None blocking. v2 candidates if measurement justifies them:

  • Per-instance CPUAffinity driven by a deploy-env knob (LEFT4ME_INSTANCE_CPUS).
  • Job-worker awareness of "server has active players" to defer builds further than weights alone.
  • Optional left4me-host-perf.service oneshot that sets governor + NIC tuning under a single env-flag opt-in.

References

  • systemd.exec(5) — Nice=, IOSchedulingClass=, OOMScoreAdjust=, MemoryHigh=, MemoryMax=, TasksMax=, KillSignal=, TimeoutStopSec=, LimitNOFILE=, LogRateLimitIntervalSec=.
  • systemd.resource-control(5) — slice semantics, CPUWeight=, IOWeight=, weight competition rules.
  • systemd.kill(5) — signal handling and KillSignal.
  • Red Hat Enterprise Linux Network Performance Tuning Guide — rmem_max/wmem_max/netdev_max_backlog/netdev_budget.

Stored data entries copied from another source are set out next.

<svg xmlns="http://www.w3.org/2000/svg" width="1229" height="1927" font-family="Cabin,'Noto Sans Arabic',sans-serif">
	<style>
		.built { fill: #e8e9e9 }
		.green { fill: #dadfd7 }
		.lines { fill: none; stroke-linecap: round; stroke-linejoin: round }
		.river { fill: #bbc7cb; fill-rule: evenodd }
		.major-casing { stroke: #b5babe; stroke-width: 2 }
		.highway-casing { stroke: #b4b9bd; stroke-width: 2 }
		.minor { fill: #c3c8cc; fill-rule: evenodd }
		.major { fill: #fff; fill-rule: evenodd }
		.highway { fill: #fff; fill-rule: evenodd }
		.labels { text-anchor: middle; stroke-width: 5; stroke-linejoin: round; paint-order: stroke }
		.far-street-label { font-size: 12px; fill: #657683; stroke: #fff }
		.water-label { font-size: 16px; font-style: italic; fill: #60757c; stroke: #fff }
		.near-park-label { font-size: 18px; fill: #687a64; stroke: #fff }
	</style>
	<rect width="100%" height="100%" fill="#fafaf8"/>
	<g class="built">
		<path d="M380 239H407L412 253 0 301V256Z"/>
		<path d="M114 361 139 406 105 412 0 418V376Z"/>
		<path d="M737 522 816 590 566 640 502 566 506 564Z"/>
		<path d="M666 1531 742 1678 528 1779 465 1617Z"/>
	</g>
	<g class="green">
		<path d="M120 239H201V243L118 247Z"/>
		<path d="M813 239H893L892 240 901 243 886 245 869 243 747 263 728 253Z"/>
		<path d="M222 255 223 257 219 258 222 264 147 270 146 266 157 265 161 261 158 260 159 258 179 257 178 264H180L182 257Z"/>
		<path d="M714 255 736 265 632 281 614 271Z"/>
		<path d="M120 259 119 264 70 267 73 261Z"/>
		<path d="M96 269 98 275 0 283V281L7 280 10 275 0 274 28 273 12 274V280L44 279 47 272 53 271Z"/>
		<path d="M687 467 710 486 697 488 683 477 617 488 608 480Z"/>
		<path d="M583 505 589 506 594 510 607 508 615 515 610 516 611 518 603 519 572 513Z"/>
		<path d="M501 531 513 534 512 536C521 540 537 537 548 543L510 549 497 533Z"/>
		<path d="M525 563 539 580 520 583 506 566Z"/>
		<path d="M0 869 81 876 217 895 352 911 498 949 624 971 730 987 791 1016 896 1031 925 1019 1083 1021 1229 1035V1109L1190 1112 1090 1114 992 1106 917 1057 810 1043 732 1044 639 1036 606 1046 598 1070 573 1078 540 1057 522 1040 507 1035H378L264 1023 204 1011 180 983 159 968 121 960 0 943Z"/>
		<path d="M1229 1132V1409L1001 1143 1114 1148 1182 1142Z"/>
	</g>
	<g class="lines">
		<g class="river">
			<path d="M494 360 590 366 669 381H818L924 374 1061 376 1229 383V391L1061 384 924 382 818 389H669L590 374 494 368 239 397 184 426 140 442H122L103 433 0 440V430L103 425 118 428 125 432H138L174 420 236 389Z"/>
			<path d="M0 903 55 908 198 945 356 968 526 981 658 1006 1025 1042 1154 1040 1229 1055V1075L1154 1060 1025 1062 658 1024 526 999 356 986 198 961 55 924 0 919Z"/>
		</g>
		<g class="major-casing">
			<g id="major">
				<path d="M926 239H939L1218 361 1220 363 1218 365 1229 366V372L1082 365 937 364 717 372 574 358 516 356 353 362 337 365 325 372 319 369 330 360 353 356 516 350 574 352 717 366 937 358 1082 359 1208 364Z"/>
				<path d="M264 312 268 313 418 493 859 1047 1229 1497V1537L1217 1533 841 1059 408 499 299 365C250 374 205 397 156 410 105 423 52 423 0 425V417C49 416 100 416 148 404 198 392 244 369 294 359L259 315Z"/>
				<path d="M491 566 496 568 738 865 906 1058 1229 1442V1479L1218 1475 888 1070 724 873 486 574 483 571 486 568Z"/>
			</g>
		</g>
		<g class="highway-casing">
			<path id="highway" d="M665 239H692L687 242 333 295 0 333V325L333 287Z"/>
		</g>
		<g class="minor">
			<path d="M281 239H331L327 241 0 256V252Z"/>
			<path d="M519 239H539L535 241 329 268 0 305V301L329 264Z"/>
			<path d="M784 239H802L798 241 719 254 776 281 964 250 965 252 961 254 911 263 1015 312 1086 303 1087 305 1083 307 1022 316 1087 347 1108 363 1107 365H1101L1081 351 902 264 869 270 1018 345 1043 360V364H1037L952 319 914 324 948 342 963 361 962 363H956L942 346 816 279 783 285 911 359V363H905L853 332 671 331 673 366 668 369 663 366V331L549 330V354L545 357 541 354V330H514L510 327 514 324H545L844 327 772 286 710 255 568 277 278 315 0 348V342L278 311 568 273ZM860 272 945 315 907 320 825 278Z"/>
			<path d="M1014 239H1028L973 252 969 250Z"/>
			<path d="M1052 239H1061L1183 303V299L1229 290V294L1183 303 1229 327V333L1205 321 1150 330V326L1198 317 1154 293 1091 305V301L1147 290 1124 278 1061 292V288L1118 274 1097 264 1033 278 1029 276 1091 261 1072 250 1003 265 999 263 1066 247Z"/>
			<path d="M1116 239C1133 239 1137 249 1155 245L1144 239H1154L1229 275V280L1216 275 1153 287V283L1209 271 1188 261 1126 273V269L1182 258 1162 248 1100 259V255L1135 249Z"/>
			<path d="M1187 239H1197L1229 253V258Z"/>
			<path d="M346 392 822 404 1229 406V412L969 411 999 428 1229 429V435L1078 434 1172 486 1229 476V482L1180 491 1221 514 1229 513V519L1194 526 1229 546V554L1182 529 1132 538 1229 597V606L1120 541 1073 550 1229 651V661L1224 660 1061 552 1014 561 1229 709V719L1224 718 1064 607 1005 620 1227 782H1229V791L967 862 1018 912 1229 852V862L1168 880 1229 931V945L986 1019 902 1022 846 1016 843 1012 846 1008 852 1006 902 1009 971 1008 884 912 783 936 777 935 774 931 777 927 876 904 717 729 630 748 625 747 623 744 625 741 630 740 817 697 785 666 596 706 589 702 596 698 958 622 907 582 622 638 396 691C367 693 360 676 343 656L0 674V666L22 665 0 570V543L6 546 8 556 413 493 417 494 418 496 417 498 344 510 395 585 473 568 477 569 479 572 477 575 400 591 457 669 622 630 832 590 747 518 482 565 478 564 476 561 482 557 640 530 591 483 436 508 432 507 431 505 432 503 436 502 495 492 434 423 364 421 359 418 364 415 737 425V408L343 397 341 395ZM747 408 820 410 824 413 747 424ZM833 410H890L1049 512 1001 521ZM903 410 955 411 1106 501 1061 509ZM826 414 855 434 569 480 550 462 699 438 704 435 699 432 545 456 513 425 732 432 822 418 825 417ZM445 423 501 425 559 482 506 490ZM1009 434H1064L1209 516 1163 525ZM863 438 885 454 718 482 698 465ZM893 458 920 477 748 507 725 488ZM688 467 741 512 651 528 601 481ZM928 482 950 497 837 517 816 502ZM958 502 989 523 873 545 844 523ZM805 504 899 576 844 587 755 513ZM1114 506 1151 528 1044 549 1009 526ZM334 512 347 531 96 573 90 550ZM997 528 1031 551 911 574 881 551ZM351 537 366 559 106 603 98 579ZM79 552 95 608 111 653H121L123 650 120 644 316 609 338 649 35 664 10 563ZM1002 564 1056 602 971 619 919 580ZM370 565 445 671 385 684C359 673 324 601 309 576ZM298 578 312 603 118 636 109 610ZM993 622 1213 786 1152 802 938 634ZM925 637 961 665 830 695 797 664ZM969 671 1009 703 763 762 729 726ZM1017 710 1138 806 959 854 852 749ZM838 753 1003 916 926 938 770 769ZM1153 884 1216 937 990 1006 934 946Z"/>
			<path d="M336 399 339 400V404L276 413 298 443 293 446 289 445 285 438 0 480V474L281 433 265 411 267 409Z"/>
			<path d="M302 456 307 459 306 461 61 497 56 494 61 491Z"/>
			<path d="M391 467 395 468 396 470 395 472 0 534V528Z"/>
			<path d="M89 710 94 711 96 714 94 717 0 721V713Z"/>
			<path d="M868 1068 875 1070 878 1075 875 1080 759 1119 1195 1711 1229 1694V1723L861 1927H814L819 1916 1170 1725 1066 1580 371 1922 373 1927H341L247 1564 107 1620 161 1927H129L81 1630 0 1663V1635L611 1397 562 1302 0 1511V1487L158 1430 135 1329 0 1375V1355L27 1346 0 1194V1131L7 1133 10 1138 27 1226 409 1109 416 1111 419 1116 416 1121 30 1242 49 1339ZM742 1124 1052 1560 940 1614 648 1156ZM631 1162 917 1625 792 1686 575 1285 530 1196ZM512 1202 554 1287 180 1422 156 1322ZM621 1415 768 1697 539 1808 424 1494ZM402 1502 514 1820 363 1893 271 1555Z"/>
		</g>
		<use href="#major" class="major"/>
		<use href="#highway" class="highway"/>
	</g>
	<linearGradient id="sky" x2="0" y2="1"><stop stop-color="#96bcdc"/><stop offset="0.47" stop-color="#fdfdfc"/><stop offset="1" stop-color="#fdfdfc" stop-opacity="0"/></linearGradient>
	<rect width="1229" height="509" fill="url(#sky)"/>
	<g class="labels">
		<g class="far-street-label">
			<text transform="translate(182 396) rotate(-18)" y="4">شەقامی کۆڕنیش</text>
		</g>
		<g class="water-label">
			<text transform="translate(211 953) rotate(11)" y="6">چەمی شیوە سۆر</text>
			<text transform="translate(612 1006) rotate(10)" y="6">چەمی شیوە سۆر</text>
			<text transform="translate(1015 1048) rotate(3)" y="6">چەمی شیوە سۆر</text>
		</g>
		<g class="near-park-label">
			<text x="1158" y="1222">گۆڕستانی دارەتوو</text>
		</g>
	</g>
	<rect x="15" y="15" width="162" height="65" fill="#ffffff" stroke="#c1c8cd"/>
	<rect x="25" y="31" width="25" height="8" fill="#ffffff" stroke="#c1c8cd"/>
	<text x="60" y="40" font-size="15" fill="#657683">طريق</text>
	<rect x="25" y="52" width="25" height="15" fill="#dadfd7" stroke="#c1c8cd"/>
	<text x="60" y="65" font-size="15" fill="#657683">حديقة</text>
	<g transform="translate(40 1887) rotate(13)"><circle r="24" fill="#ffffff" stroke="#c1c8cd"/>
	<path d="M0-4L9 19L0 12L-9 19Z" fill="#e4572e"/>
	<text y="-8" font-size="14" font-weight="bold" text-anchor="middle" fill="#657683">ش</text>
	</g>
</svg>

  • LWN "SCHED_FIFO and realtime throttling"; RHEL Real-Time CPU throttling docs — rationale for not shipping RT by default.

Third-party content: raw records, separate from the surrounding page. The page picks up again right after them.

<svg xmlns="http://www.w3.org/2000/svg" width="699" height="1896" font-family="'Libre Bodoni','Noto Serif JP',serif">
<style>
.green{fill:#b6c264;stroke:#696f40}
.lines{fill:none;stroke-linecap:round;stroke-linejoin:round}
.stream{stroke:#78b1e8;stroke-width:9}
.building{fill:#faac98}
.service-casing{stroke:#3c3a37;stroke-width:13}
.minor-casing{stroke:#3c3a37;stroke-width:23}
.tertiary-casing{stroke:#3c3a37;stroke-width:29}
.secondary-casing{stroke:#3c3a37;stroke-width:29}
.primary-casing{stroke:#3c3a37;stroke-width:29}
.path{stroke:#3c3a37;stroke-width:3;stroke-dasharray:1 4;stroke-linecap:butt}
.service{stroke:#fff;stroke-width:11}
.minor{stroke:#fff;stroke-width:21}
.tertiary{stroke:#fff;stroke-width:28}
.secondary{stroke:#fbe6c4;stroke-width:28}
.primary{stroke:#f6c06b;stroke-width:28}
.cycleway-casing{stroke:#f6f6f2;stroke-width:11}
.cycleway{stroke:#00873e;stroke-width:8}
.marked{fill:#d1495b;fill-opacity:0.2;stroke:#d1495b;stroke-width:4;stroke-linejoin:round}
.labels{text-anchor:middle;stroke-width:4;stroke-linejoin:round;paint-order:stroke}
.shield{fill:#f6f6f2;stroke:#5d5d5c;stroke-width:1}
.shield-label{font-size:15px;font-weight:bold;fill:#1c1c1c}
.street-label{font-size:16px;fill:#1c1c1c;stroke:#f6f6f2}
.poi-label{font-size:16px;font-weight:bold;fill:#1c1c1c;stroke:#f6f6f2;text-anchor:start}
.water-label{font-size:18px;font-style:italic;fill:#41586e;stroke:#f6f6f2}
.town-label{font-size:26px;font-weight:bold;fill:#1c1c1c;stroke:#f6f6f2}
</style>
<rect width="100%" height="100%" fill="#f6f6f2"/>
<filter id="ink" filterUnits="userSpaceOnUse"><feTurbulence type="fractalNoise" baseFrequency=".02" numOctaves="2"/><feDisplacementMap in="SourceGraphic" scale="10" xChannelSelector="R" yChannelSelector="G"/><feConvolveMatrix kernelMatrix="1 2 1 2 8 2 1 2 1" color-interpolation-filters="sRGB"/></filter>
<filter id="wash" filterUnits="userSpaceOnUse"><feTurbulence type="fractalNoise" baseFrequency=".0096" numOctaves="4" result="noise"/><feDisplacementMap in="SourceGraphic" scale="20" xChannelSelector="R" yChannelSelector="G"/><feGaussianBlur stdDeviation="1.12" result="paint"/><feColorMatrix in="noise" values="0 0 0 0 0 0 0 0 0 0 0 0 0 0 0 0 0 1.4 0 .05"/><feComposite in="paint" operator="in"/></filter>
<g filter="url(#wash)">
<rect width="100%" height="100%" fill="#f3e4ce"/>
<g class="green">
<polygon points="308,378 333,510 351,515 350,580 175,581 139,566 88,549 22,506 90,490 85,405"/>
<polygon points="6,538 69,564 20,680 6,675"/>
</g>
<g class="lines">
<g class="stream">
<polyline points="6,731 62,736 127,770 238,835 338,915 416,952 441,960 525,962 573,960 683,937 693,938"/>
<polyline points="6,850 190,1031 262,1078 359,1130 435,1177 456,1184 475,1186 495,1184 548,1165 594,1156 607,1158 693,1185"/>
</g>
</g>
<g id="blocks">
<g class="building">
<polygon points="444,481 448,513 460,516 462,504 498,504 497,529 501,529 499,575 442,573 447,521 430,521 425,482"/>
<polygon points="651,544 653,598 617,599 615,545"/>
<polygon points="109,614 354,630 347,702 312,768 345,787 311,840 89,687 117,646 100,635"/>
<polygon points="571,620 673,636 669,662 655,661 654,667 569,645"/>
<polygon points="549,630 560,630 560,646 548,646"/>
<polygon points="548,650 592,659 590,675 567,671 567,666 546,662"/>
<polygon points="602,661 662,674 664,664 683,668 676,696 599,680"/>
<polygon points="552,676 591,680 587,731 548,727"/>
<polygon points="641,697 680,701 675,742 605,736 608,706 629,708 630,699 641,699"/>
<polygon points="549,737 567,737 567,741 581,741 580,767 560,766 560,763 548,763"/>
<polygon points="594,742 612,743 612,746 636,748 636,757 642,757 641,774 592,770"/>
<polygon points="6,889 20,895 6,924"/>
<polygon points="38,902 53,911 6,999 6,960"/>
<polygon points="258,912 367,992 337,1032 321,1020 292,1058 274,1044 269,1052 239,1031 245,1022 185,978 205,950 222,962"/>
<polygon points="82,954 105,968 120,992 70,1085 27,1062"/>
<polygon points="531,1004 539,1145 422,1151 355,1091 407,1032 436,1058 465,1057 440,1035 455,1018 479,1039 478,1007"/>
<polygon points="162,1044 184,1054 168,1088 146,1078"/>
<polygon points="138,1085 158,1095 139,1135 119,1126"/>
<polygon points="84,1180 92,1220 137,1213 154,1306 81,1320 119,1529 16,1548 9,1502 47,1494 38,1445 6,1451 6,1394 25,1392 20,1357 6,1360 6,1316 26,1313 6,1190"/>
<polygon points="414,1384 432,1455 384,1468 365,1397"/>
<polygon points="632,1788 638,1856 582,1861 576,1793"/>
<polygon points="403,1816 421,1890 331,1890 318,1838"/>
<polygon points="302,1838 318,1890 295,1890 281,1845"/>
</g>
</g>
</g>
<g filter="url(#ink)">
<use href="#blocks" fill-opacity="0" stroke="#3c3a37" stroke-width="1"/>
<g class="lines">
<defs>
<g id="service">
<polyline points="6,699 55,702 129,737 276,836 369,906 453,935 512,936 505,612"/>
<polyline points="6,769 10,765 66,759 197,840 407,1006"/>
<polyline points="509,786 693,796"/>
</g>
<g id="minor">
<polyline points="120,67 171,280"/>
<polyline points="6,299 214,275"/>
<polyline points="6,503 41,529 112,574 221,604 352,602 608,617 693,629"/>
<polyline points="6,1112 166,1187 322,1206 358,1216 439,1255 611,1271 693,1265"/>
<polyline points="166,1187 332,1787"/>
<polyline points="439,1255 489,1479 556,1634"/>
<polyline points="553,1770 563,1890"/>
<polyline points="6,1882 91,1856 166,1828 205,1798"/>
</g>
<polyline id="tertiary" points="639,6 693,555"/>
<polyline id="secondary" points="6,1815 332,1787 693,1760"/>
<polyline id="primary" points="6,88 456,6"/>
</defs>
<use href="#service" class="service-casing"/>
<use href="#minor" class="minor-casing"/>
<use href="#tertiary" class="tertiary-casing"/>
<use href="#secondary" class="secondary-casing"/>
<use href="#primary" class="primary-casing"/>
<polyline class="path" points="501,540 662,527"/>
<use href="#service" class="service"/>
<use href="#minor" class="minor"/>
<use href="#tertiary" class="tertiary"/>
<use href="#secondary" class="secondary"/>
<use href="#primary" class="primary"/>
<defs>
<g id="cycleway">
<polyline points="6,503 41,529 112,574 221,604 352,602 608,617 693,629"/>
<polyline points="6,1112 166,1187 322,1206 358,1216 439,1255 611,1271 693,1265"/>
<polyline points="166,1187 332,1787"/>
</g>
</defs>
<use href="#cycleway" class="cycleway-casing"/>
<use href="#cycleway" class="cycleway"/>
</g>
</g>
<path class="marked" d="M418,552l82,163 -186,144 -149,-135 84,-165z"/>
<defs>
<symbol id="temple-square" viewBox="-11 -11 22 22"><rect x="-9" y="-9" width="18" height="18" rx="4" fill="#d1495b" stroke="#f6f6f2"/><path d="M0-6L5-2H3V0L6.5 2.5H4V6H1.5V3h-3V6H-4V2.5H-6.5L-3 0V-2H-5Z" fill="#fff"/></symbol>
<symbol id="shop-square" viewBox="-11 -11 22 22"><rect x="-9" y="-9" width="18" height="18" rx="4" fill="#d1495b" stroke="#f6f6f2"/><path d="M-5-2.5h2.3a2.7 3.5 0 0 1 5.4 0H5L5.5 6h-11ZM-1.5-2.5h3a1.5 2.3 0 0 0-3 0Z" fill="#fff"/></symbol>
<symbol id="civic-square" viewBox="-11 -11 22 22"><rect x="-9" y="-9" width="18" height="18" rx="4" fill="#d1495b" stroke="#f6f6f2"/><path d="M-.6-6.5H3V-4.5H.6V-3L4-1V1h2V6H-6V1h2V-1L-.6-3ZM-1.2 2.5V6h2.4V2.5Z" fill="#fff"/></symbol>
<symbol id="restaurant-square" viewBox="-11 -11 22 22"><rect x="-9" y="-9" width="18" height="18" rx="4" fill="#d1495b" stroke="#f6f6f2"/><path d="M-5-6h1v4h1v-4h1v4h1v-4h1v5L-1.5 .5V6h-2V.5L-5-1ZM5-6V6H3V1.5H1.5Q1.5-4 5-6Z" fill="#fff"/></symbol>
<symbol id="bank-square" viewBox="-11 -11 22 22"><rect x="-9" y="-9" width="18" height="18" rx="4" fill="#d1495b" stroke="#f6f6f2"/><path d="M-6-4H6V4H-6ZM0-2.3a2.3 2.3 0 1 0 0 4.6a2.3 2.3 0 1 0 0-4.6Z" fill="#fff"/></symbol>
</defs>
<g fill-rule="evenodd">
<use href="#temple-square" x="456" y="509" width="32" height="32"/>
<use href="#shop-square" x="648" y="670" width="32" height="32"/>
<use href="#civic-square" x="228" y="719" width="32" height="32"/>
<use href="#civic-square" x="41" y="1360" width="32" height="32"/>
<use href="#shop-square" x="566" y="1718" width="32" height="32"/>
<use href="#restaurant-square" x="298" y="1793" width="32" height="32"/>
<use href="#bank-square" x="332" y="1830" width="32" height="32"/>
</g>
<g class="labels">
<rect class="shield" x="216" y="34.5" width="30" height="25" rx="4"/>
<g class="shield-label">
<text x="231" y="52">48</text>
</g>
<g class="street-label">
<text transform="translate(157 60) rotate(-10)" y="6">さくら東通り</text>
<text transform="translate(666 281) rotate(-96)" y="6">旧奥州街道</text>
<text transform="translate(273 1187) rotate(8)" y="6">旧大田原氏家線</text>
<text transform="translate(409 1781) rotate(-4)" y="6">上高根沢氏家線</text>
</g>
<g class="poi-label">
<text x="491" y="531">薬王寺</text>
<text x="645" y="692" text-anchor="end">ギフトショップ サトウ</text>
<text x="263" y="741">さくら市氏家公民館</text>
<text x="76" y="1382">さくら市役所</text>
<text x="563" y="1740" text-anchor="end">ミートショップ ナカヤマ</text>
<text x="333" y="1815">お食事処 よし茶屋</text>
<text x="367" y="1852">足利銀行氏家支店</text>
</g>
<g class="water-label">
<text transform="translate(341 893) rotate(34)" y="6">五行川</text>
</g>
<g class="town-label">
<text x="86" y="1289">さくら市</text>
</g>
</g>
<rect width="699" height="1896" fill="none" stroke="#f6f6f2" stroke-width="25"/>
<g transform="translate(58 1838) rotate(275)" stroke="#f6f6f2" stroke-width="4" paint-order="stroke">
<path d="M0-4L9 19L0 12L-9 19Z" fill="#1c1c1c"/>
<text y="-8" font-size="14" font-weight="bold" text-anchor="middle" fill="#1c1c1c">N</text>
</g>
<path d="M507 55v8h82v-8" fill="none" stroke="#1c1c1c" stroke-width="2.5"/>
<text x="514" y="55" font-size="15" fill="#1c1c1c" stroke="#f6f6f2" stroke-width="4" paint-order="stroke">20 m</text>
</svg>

  • Linux Foundation real-time wiki — sched_rt_runtime_us semantics.
  • forums.srcds.com / AlliedModders / linuxquestions.org threads — confirmation that srcds is single-threaded per instance.
  • Phoronix governor comparisons — performance vs schedutil for sustained workloads.
  • Multiple latency-tuning guides — vm.swappiness=10 consensus.